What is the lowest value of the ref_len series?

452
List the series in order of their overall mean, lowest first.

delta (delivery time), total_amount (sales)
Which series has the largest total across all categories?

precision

--

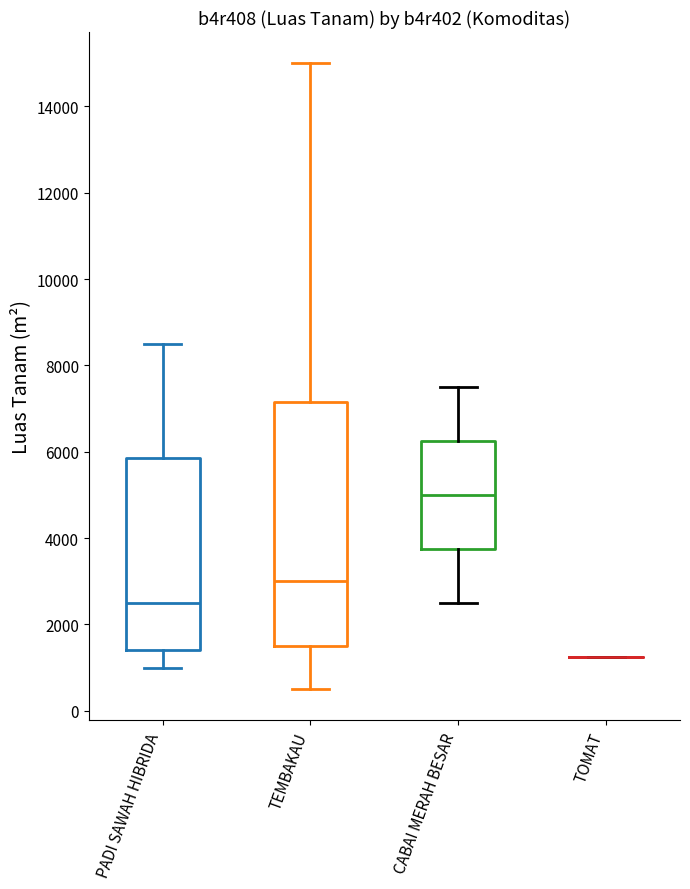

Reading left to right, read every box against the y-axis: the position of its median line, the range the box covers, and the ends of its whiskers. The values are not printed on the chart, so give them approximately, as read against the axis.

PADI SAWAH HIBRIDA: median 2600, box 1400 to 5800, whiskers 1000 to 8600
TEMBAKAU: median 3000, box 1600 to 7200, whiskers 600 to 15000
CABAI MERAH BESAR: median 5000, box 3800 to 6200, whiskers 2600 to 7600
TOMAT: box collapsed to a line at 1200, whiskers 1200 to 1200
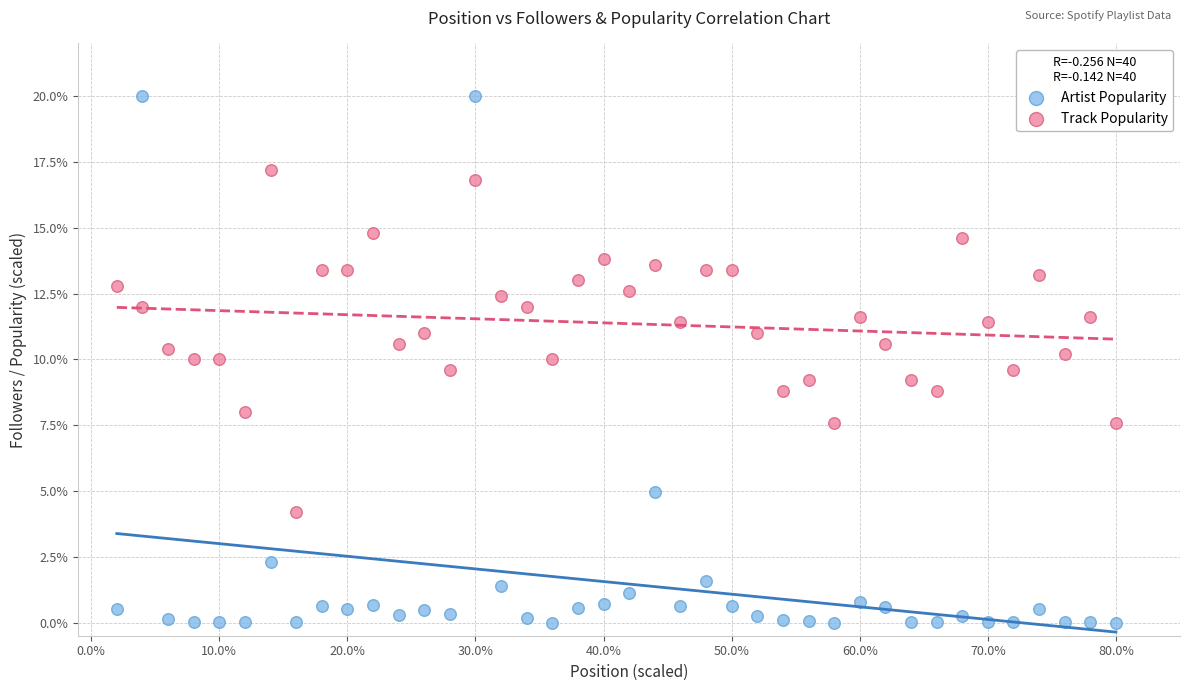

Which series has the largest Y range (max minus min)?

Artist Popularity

> _WORK INSTRUCTIONS_
Copy out the lines that begin with the line containing "Reading left to" and end with the line containing "Artist Popularity", including both of those lines, and omit the pictures.

> _REPLY TO THE EXERCISE_
Reading left to right, read every box against the y-axis: the position of its median line, the range the box covers, and the ends of its whiskers. The values are not printed on the chart, so give them approximately, as read against the axis.

PADI SAWAH HIBRIDA: median 2600, box 1400 to 5800, whiskers 1000 to 8600
TEMBAKAU: median 3000, box 1600 to 7200, whiskers 600 to 15000
CABAI MERAH BESAR: median 5000, box 3800 to 6200, whiskers 2600 to 7600
TOMAT: box collapsed to a line at 1200, whiskers 1200 to 1200

Which series has the largest Y range (max minus min)?

Artist Popularity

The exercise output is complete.